I have three main and one extra questions:

  1. Where in the code I am doing the error(s)?
  2. How should I properly define the metadata without a template raster?
  3. Is there a way to rasterize multiple bands simultaneously (so n columns from the GeoDataFrame, not just one)?
  4. why does the g.geometry column contain 5 coordinate pairs, first and last being the same, and not 4?

Best Answer

I will start with #2 and #3. There is a tool out there called geocube: https://corteva.github.io/geocube/stable/index.html.
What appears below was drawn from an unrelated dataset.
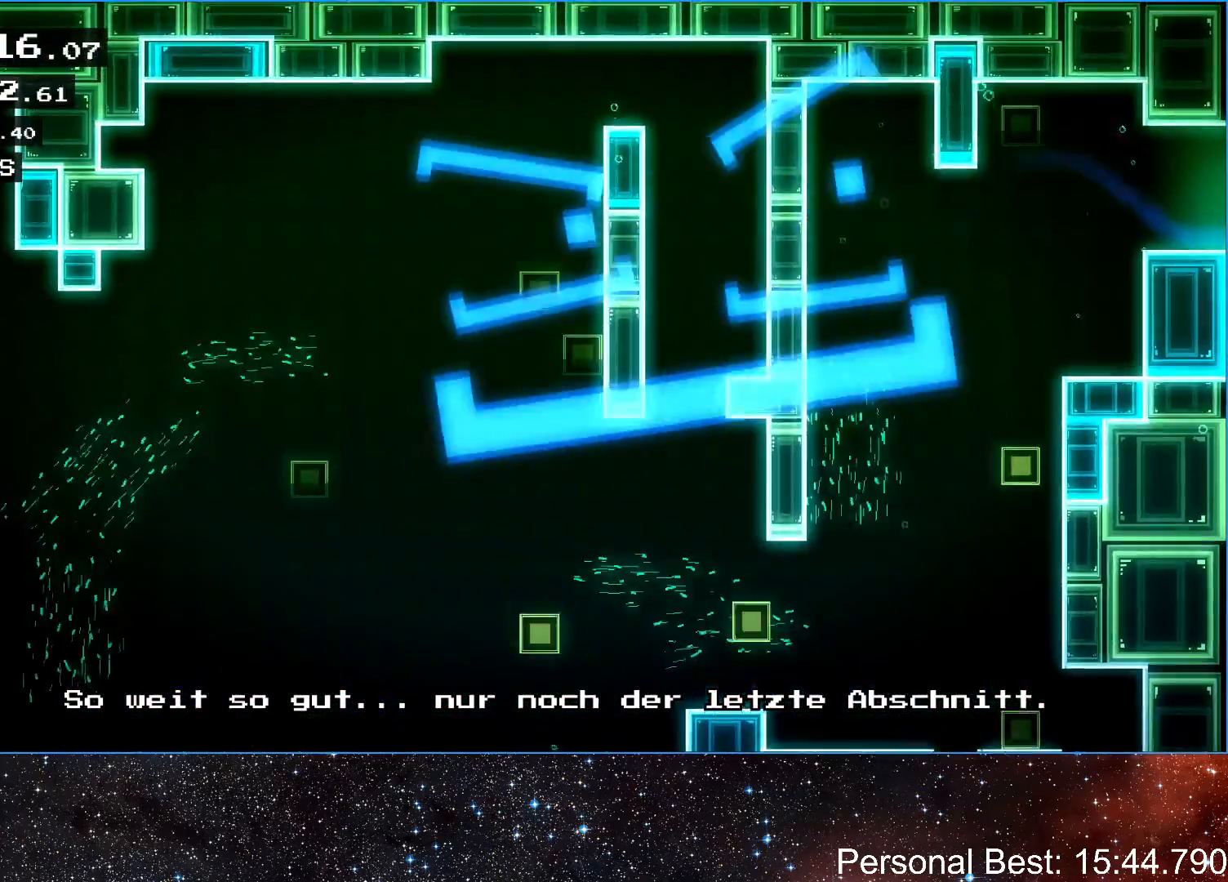
{"keys": ["left"], "events": [[100, "left", "down"], [133, "up", "up"], [167, "right", "up"], [400, "q", "down"], [500, "q", "up"]]}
It will handle all of the rasterization for you in a simpler process and handles multiple columns of data.

https://corteva.github.io/geocube/stable/examples/grid_to_vector_map.html

import geopandas as gpd
import numpy as np
from shapely.geometry import Polygon
from geocube.api.core import make_geocube


xmin,ymin,xmax,ymax = 1,1,5,5
lenght = 1
wide = 1

cols = list(range(int(np.floor(xmin)), int(np.ceil(xmax)), wide)) 
rows = list(range(int(np.floor(ymin)), int(np.ceil(ymax)), lenght)) 
rows.reverse()

polygons = []
for x in cols:
    for y in rows:
        polygons.append( Polygon([(x,y), (x+wide, y), (x+wide, y-lenght), (x, y-lenght)]) )

g = gpd.GeoDataFrame(
    {"data1": list(range(len(polygons))), "data2": list(range(10, 10+len(polygons)))},
    geometry=polygons,
    crs={"init": "epsg:4326"}
)

cube = make_geocube(vector_data=g, resolution=(1, -1))

This will provide the data in a gridded xarray interface with the proper geospatial metadata set.

<xarray.Dataset>
Dimensions:      (x: 4, y: 4)
Coordinates:
  * y            (y) float64 0.5 1.5 2.5 3.5
  * x            (x) float64 4.5 3.5 2.5 1.5
    spatial_ref  int64 0
Data variables:
    data1        (y, x) float64 15.0 11.0 7.0 3.0 14.0 ... 1.0 12.0 8.0 4.0 0.0
    data2        (y, x) float64 25.0 21.0 17.0 13.0 24.0 ... 22.0 18.0 14.0 10.0

The data looks like:

cubed raster

You can then export each column of the data to a tif with:

cube.data1.rio.to_raster("data1.tif")

1) Where in the code I am doing the error(s)

The main issue is that you are not adding the transform for the raster that defines the resolution of the grid cells and its location.

4) why does the g.geometry column contain 5 coordinate pairs, first and last being the same, and not 4?)

This is because shapely is closing the loop of the polygon automatically for you.